• _Directions_: Copy the text lines of the entries below word for word, leaving out the pictures.

• _Dataset excerpts_:
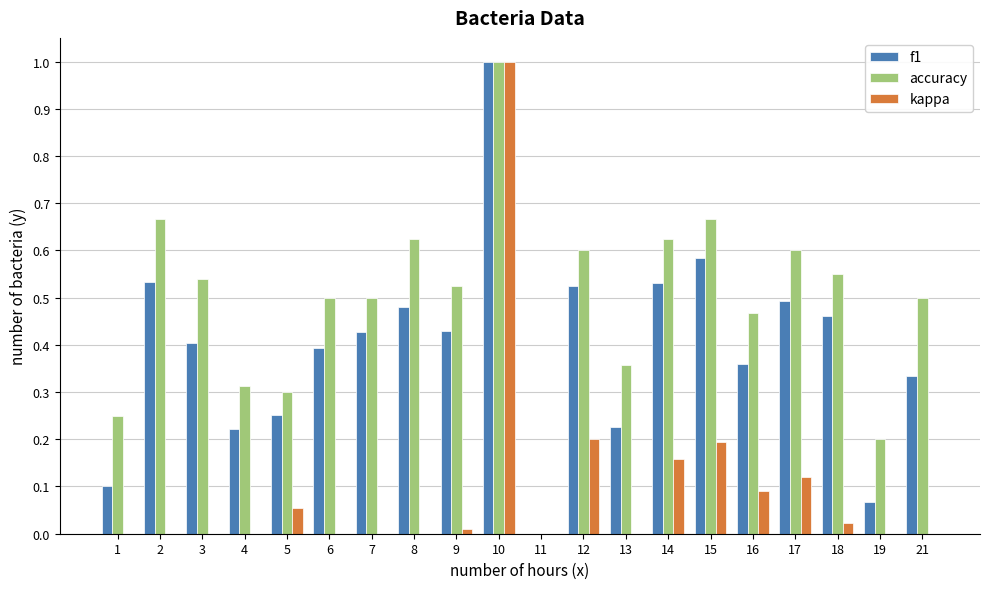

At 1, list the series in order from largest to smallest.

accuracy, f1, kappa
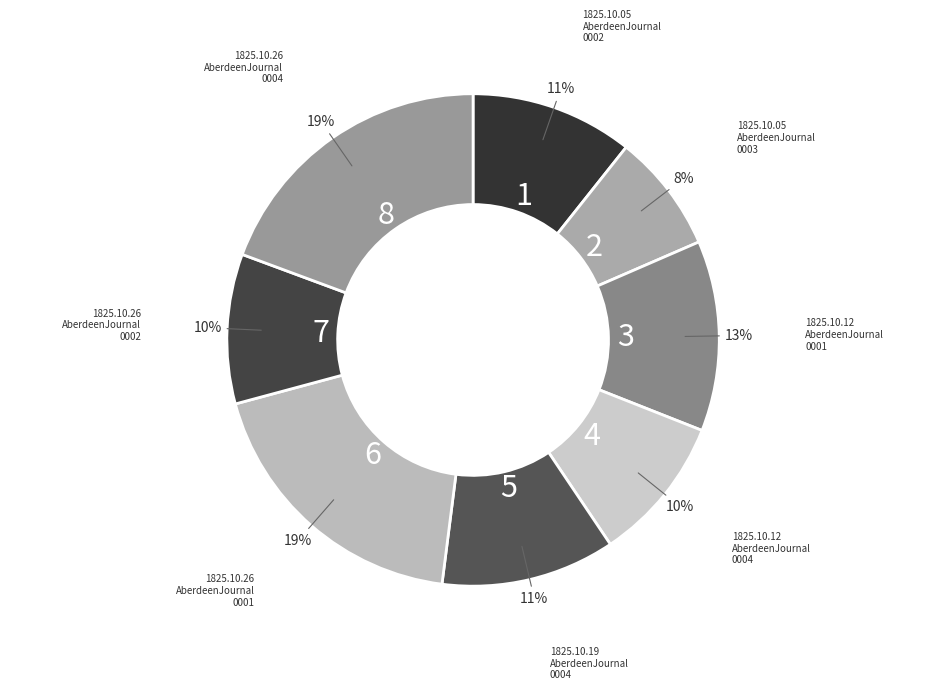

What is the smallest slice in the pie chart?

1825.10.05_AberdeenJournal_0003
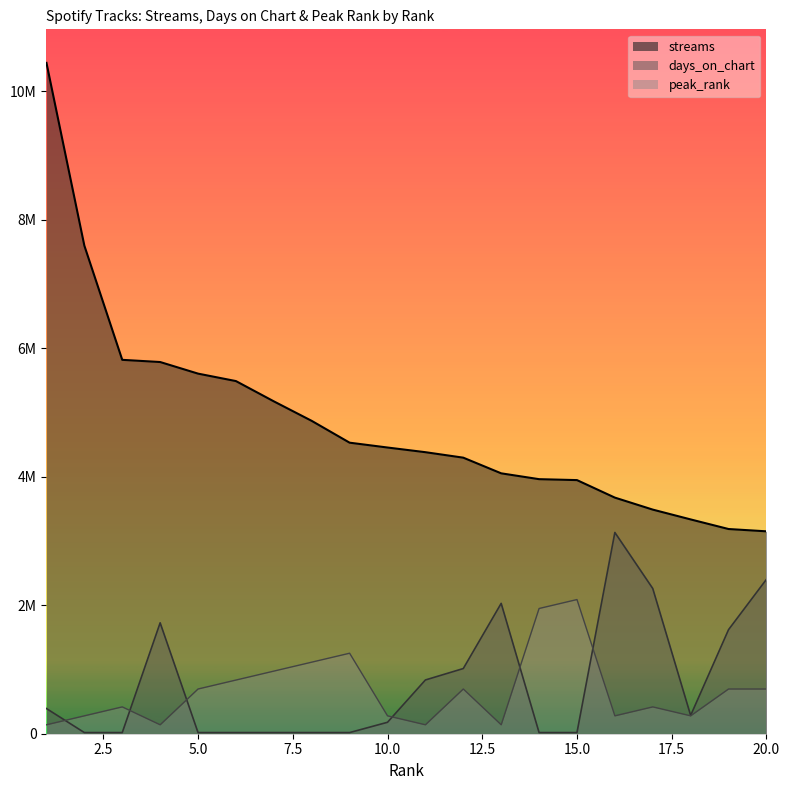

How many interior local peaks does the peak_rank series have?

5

• _Response to the task_:
At 1, list the series in order from largest to smallest.

accuracy, f1, kappa

What is the smallest slice in the pie chart?

1825.10.05_AberdeenJournal_0003

How many interior local peaks does the peak_rank series have?

5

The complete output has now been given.